• _Directive_
No pictures, please: print exactly the lines from the one that contains "color: #c2410c ->" through the last line of the listing.

:::

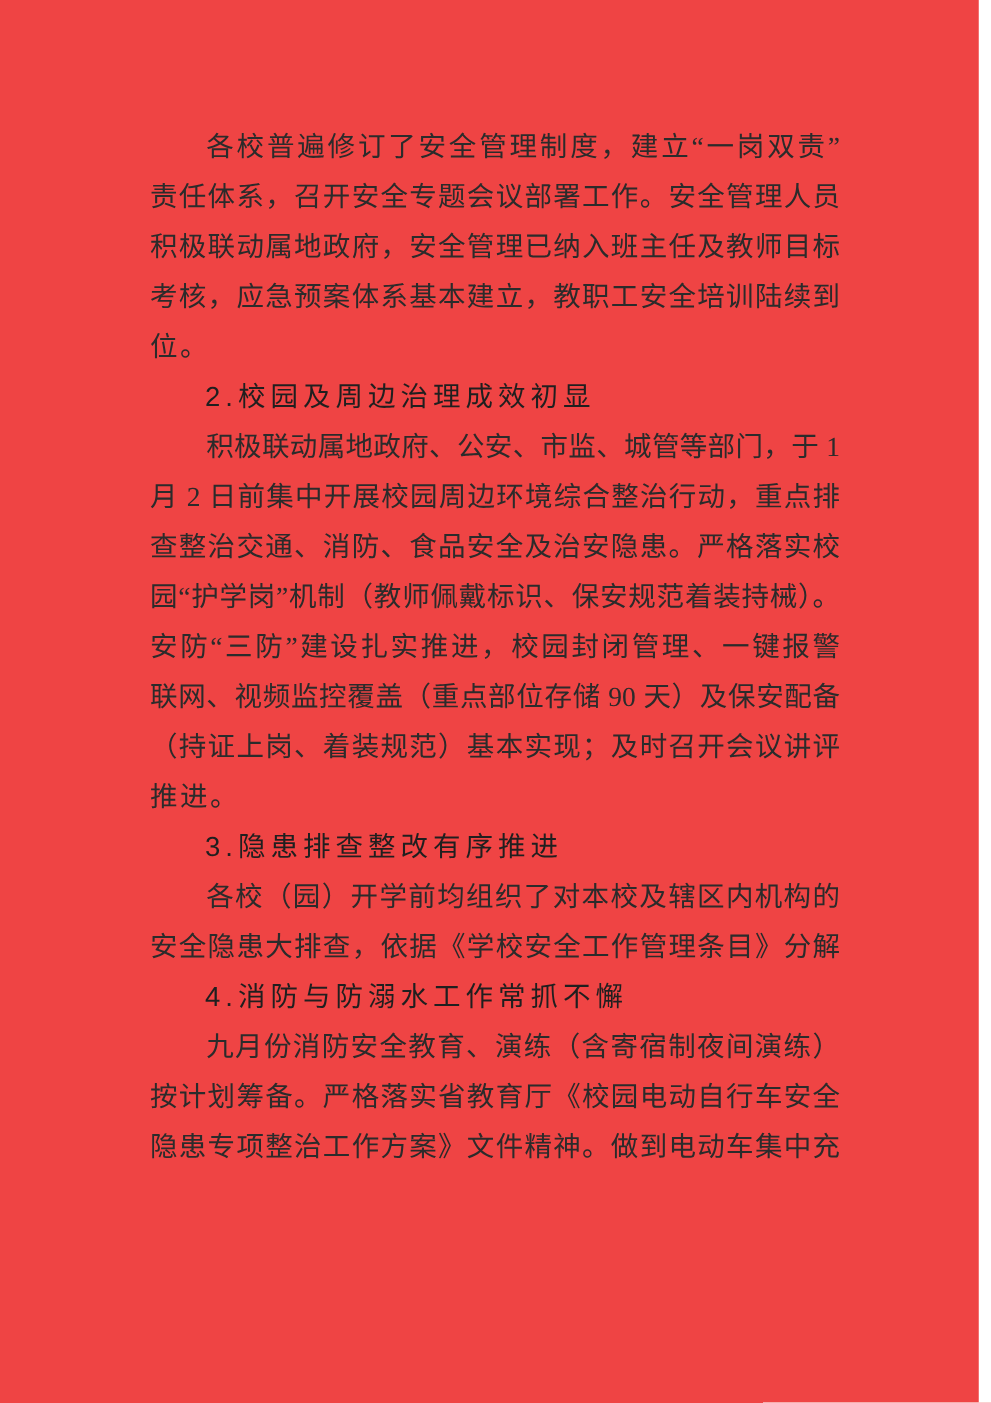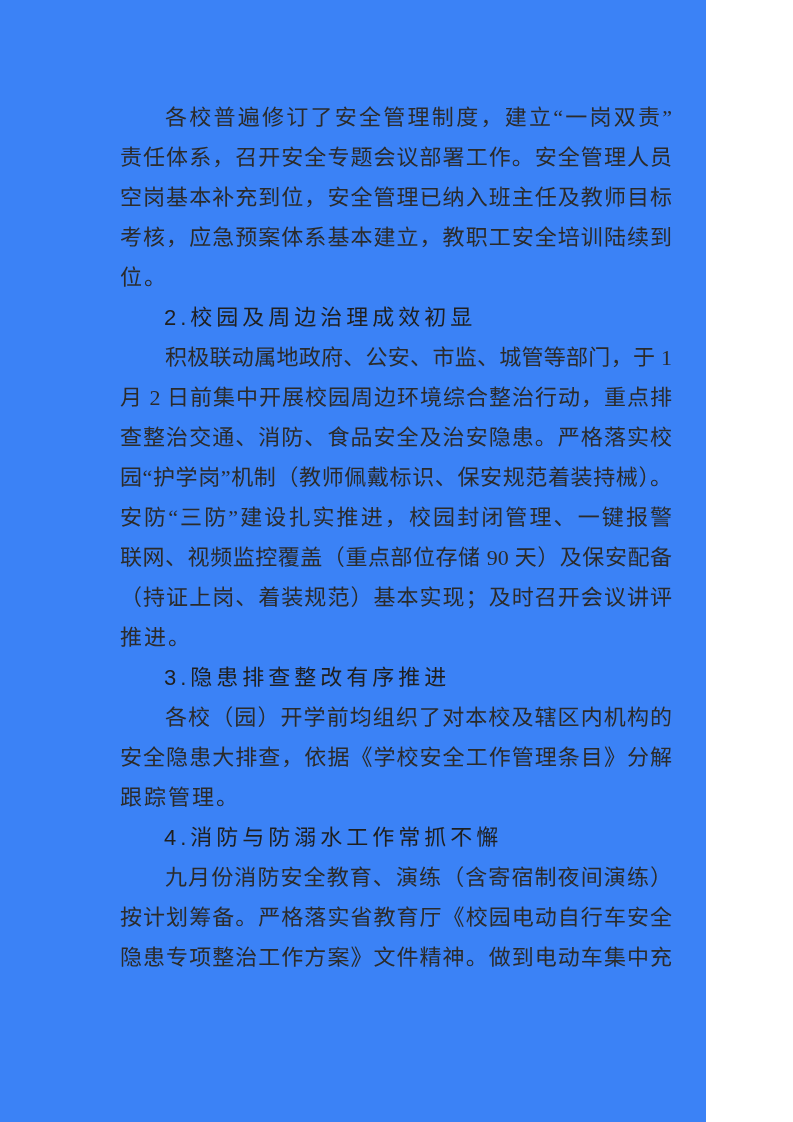"各校普遍修订了安全管理制度，建立“一岗双责”" .page { background: #3b82f6 -> #ef4444; width: 706px -> 783px }
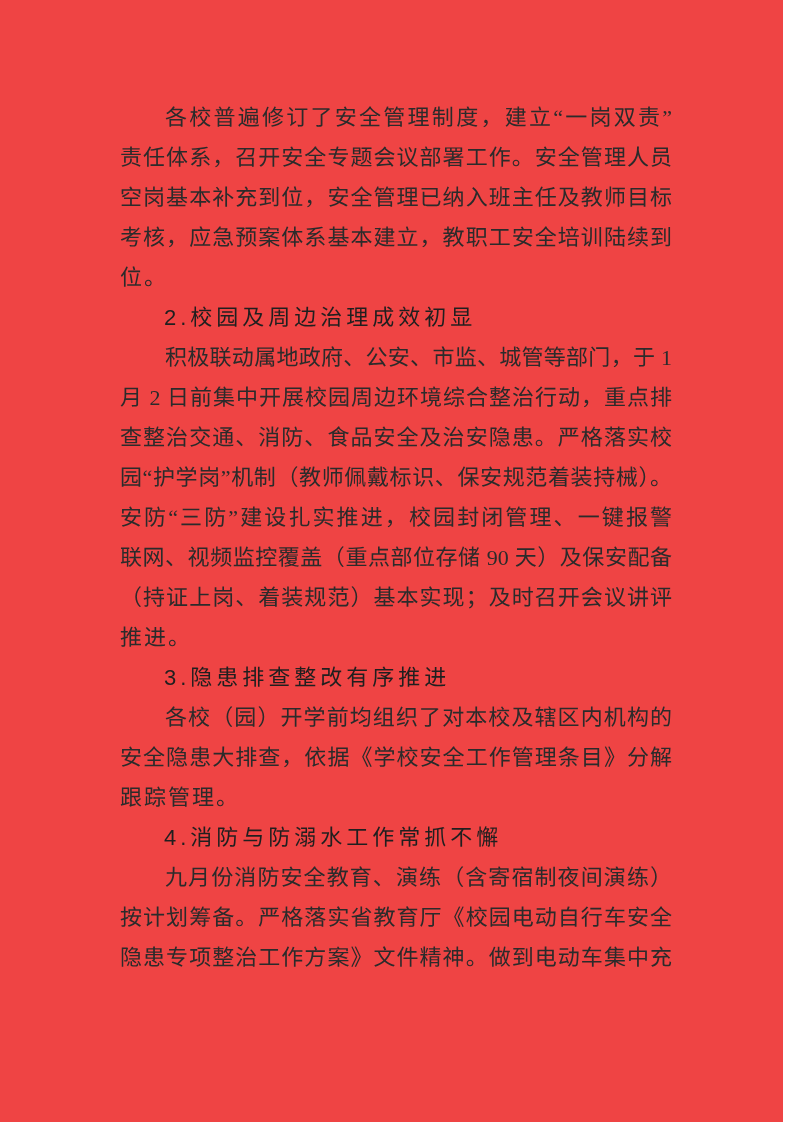"空岗基本补充到位，安全管理已纳入班主任及教师目标" div.line { text: 空岗基本补充到位 -> 积极联动属地政府 }
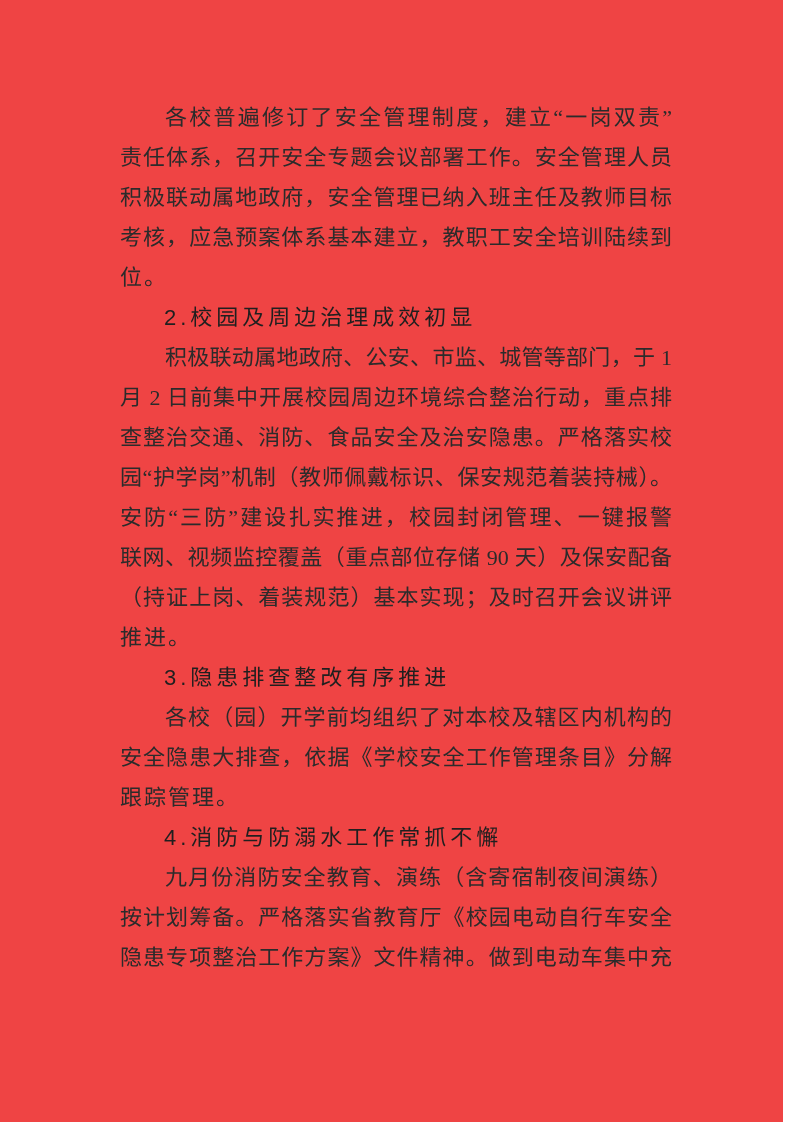"跟踪管理。" div.line { html: <div>跟踪管理。</div> -> none }
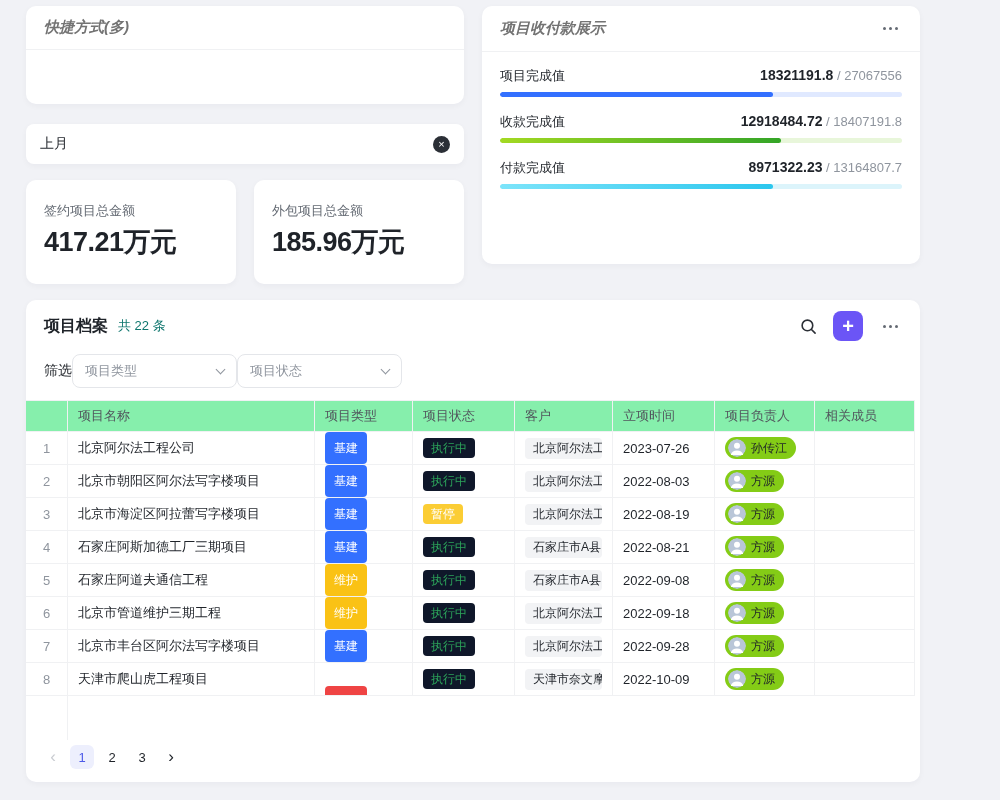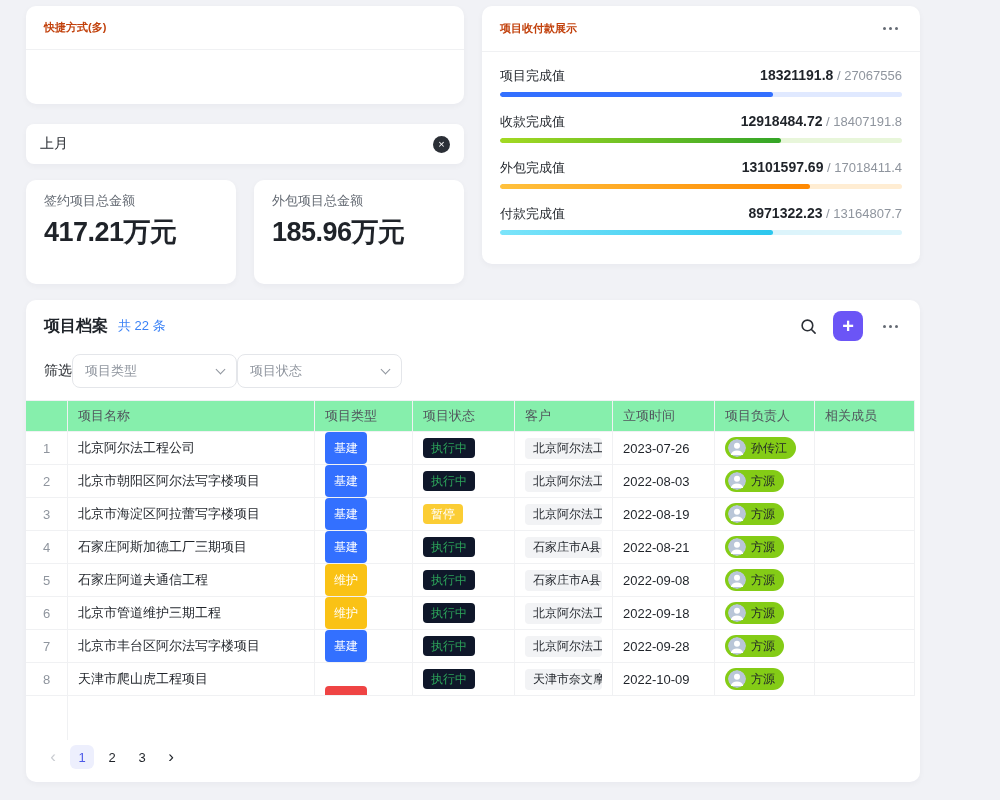"快捷方式(多)" .card-title { color: #c2410c -> #737373; font-size: 11px -> 15px; font-style: none -> italic }
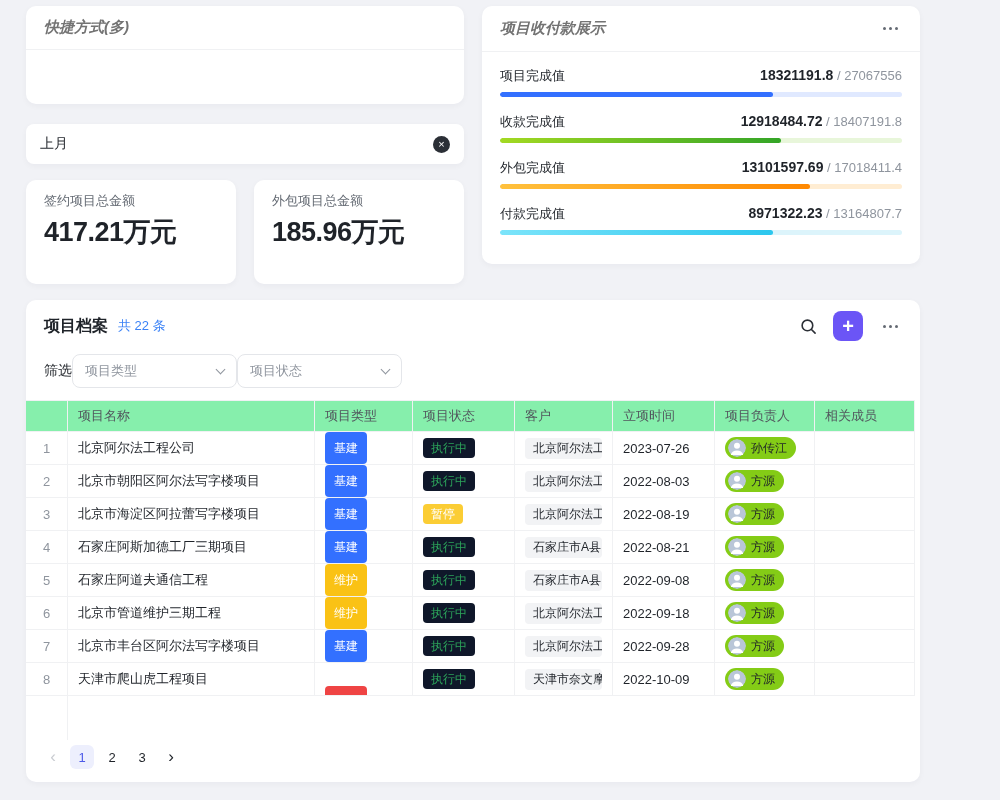"外包完成值" div.progress-row { html: <div> <div> <span>外包完成值</span> <span><b>13101597.69</b><span>17018411.4</span></span> </div> <div> <div></div> </div> </div> -> none }
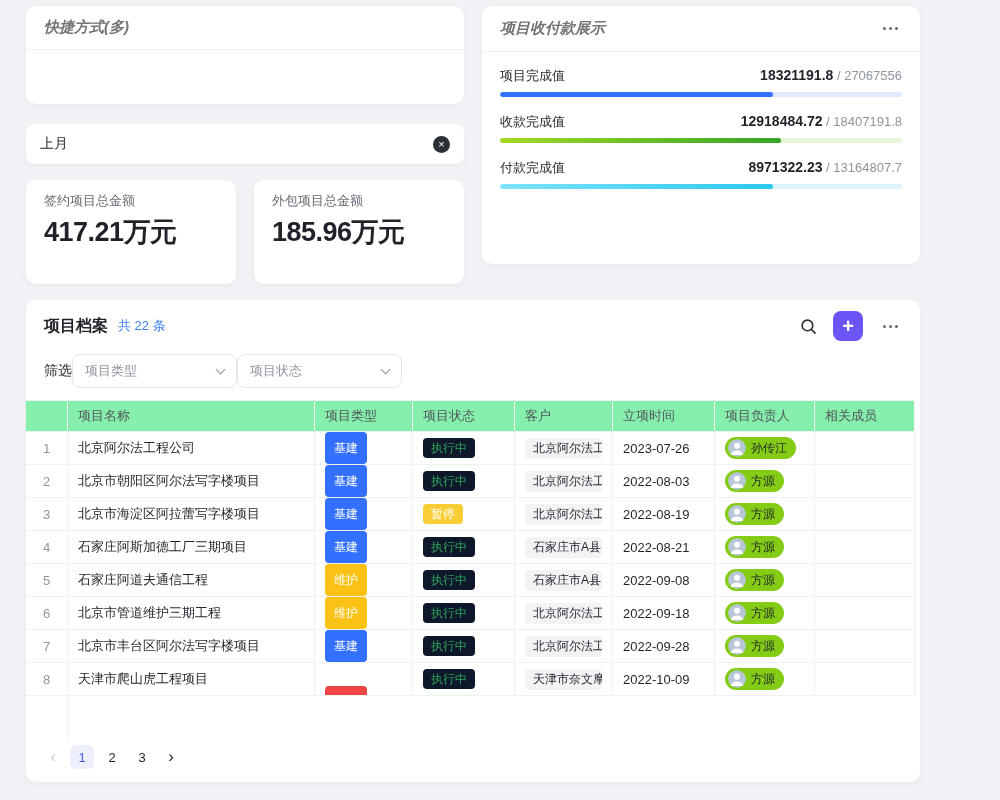"签约项目总金额" .stat-card { padding: 12px 18px -> 22px 18px }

:::

• _Response for this exercise_
"快捷方式(多)" .card-title { color: #c2410c -> #737373; font-size: 11px -> 15px; font-style: none -> italic }
"外包完成值" div.progress-row { html: <div> <div> <span>外包完成值</span> <span><b>13101597.69</b><span>17018411.4</span></span> </div> <div> <div></div> </div> </div> -> none }
"签约项目总金额" .stat-card { padding: 12px 18px -> 22px 18px }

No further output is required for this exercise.